キャラクターの台詞回しに違いがあるのが興味深い。アニメでは視聴者にわかりやすくするためか、小説では暗示的な表現だったセリフを直接的な言い回しに変えているケースが多い。例えば悪役の有名な台詞『月が綺麗だな』は、小説ではそれだけで不気味さを醸していたが、アニメでは『今夜でお前たちの人生も終わりだ』とより明確な脅しに変わっていた。どちらにも良さがあるが、媒体の特性を考えた変更だと言える。
原作小説の『ヴァーミリアン』は、登場人物の心理描写が非常に細やかで、特に主人公の内面の葛藤がページをめくるごとに深まっていくのが特徴だ。アニメではその繊細なニュアンスを全て再現するのは難しく、代わりにアクションシーンやビジュアル面で力を入れている印象がある。
例えば、小説では3章にわたって描かれる戦いの前夜の思索が、アニメではわずか5分のモノローグに凝縮されている。
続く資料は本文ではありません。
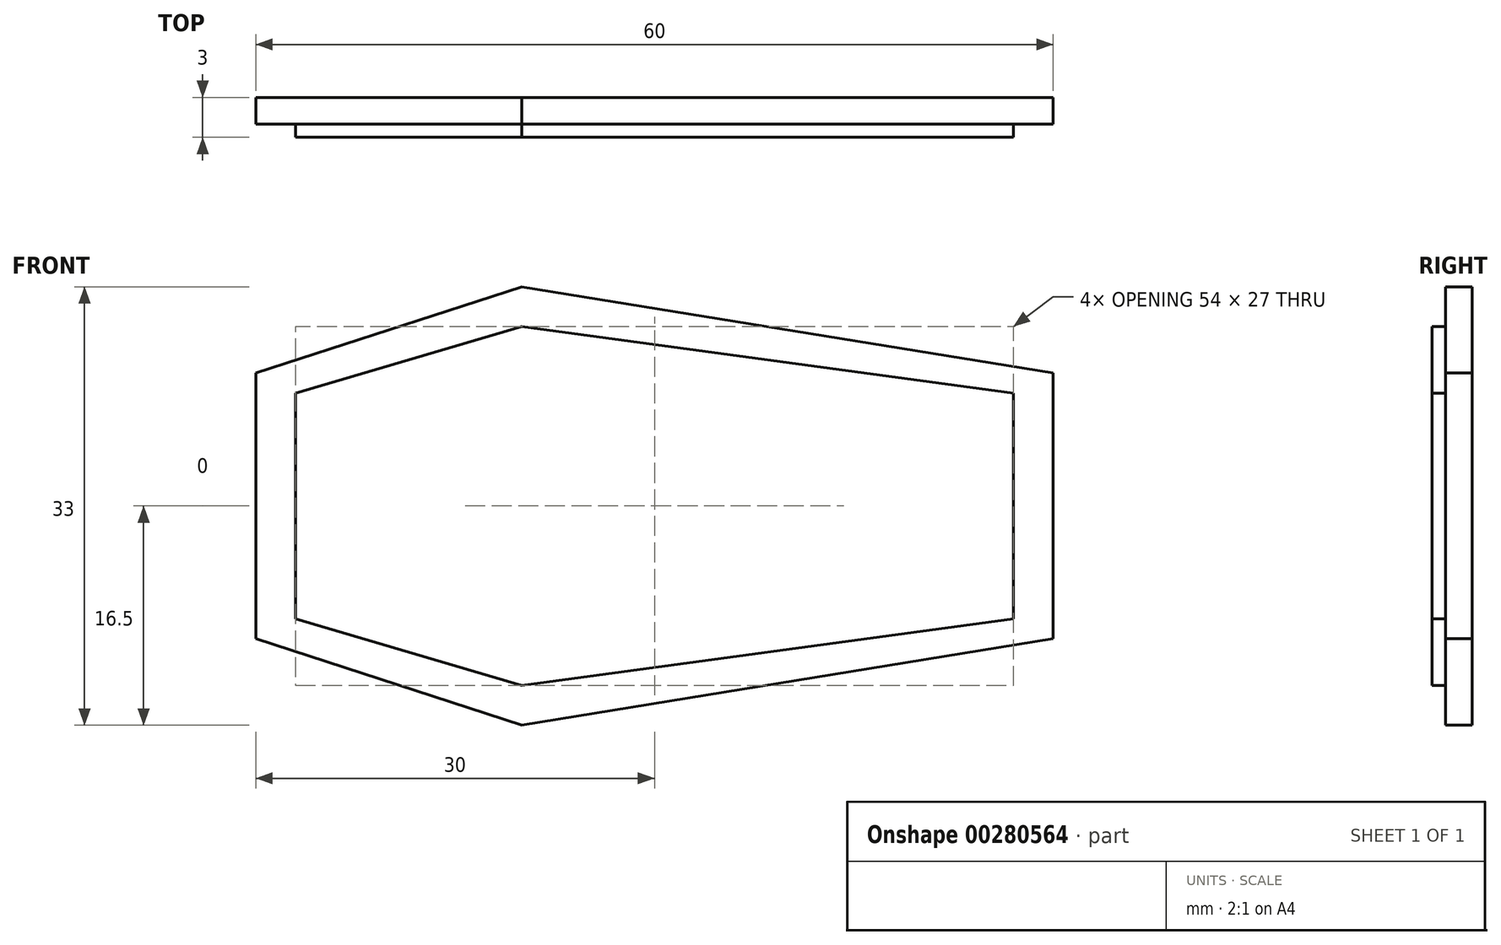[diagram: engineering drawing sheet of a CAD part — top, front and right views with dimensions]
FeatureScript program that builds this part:
annotation { "Feature Type Name" : "Feature", "Feature Type Description" : "" }
export const myFeature = defineFeature(function(context is Context, id is Id, definition is map)
    precondition{}
    {
        {
            var Q0;
            Q0=qCreatedBy(makeId("Front.planeOp"),FACE);
            var sketch = newSketch(context, id + "F0", { "sketchPlane" : qUnion([Q0])});
            skLineSegment(sketch, "E0.bottom", {"start": v(30, -10) * mm, "end": v(-30, -10) * mm});
            skLineSegment(sketch, "E0.top", {"start": v(30, 10) * mm, "end": v(-30, 10) * mm});
            skLineSegment(sketch, "E0.left", {"start": v(30, -10) * mm, "end": v(30, 10) * mm});
            skLineSegment(sketch, "E0.right", {"start": v(-30, -10) * mm, "end": v(-30, 10) * mm});
            skPoint(sketch, "E0.middle", {"position": v(0, 0) * mm});
            skPoint(sketch, "E1", {"position": v(-10, 16.5) * mm});
            skPoint(sketch, "E2", {"position": v(-10, -16.5) * mm});
            skLineSegment(sketch, "E3", {"start": v(-10, 16.5) * mm, "end": v(-10, -16.5) * mm});
            skLineSegment(sketch, "E4", {"start": v(-30, -10) * mm, "end": v(-10, -16.5) * mm});
            skLineSegment(sketch, "E5", {"start": v(-30, 10) * mm, "end": v(-10, 16.5) * mm});
            skLineSegment(sketch, "E6", {"start": v(30, 10) * mm, "end": v(-10, 16.5) * mm});
            skLineSegment(sketch, "E7", {"start": v(-10, -16.5) * mm, "end": v(30, -10) * mm});
            skSolve(sketch);
        }
        {
            var Q0;
            {var subQ0=sQuery(id+"F0.wireOp",EDGE,"E0.right");Q0=makeQuery(id+"F0.imprint","IMPRINT",FACE,{"disambiguationData":[TD([[makeQuery(id+"F0.imprint","IMPRINT",EDGE,{"derivedFrom":subQ0}),-1.0]])]});}
            var Q1;
            {var subQ0=sQuery(id+"F0.wireOp",EDGE,"E5");Q1=makeQuery(id+"F0.imprint","IMPRINT",FACE,{"disambiguationData":[TD([[makeQuery(id+"F0.imprint","IMPRINT",EDGE,{"derivedFrom":subQ0}),-1.0]])]});}
            var Q2;
            {var subQ0=sQuery(id+"F0.wireOp",EDGE,"E6");Q2=makeQuery(id+"F0.imprint","IMPRINT",FACE,{"disambiguationData":[TD([[makeQuery(id+"F0.imprint","IMPRINT",EDGE,{"derivedFrom":subQ0}),1.0]])]});}
            var Q3;
            {var subQ0=sQuery(id+"F0.wireOp",EDGE,"E0.left");Q3=makeQuery(id+"F0.imprint","IMPRINT",FACE,{"disambiguationData":[TD([[makeQuery(id+"F0.imprint","IMPRINT",EDGE,{"derivedFrom":subQ0}),1.0]])]});}
            var Q4;
            {var subQ0=sQuery(id+"F0.wireOp",EDGE,"E7");Q4=makeQuery(id+"F0.imprint","IMPRINT",FACE,{"disambiguationData":[TD([[makeQuery(id+"F0.imprint","IMPRINT",EDGE,{"derivedFrom":subQ0}),1.0]])]});}
            var Q5;
            {var subQ0=sQuery(id+"F0.wireOp",EDGE,"E4");Q5=makeQuery(id+"F0.imprint","IMPRINT",FACE,{"disambiguationData":[TD([[makeQuery(id+"F0.imprint","IMPRINT",EDGE,{"derivedFrom":subQ0}),1.0]])]});}
            extrude(context, id + "F1", {"entities" : qUnion([Q0, Q1, Q2, Q3, Q4, Q5]), "depth" : 3 * mm});
        }
        {
            var Q0;
            Q0=makeQuery(id+"F1.opExtrude","CAP_FACE",FACE,{"disambiguationData":[OSD([sQuery(id+"F0.wireOp",EDGE,"E0.left"),sQuery(id+"F0.wireOp",EDGE,"E0.right"),sQuery(id+"F0.wireOp",EDGE,"E4"),sQuery(id+"F0.wireOp",EDGE,"E5"),sQuery(id+"F0.wireOp",EDGE,"E6"),sQuery(id+"F0.wireOp",EDGE,"E7")])],"isStart":false});
            var sketch = newSketch(context, id + "F2", { "sketchPlane" : qUnion([Q0])});
            skLineSegment(sketch, "E8.bottom", {"start": v(27, -8.5) * mm, "end": v(-27, -8.5) * mm});
            skLineSegment(sketch, "E8.top", {"start": v(27, 8.5) * mm, "end": v(-27, 8.5) * mm});
            skLineSegment(sketch, "E8.left", {"start": v(27, -8.5) * mm, "end": v(27, 8.5) * mm});
            skLineSegment(sketch, "E8.right", {"start": v(-27, -8.5) * mm, "end": v(-27, 8.5) * mm});
            skPoint(sketch, "E8.middle", {"position": v(0, 0) * mm});
            skLineSegment(sketch, "E9", {"start": v(-10, 16.5) * mm, "end": v(-10, -16.5) * mm});
            skPoint(sketch, "E10", {"position": v(-10, 13.5) * mm});
            skPoint(sketch, "E11", {"position": v(-10, -13.5) * mm});
            skLineSegment(sketch, "E12", {"start": v(-27, 8.5) * mm, "end": v(-10, 13.5) * mm});
            skLineSegment(sketch, "E13", {"start": v(-27, -8.5) * mm, "end": v(-10, -13.5) * mm});
            skLineSegment(sketch, "E14", {"start": v(-10, 13.5) * mm, "end": v(27, 8.5) * mm});
            skLineSegment(sketch, "E15", {"start": v(-10, -13.5) * mm, "end": v(27, -8.5) * mm});
            skSolve(sketch);
        }
        {
            var Q0;
            Q0=makeQuery(id+"F2.imprint","IMPRINT",FACE,{"disambiguationData":[TD([[makeQuery(id+"F2.imprint","IMPRINT",EDGE,{"derivedFrom":sQuery(id+"F2.wireOp",EDGE,"E8.right")}),1.0]])]});
            var Q1;
            Q1=makeQuery(id+"F2.imprint","IMPRINT",FACE,{"disambiguationData":[TD([[makeQuery(id+"F2.imprint","IMPRINT",EDGE,{"derivedFrom":sQuery(id+"F2.wireOp",EDGE,"E8.left")}),-1.0]])]});
            extrude(context, id + "F3", {"entities" : qUnion([Q0, Q1]), "operationType" : NewBodyOperationType.REMOVE, "oppositeDirection" : true, "depth" : 1 * mm});
        }
    });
それでもアニメならではの表現として、色彩と音楽で感情を増幅させる手法は秀逸で、特にOPテーマの盛り上がりは原作愛好者も唸らせる完成度だ。
世界観の構築方法が両者で対照的だと思う。小説は地の文でじっくりと架空世界の歴史を積み上げていくのに対し、アニメは背景美術や小道具のディテールでそれを表現している。魔導書の装丁や街角の看板までこだわっており、ポーズ集めが趣味の友人などは毎週スクリーンショットを漁っているほど。
ただし、小説後半で重要な意味を持つ『古の誓約』についての言及が、アニメでは第2話のワンシーンで軽く触れられるだけだったのは少々残念。このあたりはファンなら原作もチェックした方が深く楽しめるポイントだろう。
音楽の存在がアニメの大きな強みだ。特に戦闘シーンでは、小説では単に『轟音が響き渡った』と書かれる場面も、重低音と疾走感のあるBGMで全く新しい体験になる。逆に言えば、小説の静謐な場面をアニメで再現する難しさも感じる。主人公が星空を見上げながら哲学的な独白をするシーンなど、アニメではどうしても尺の都合でカットされがちだ。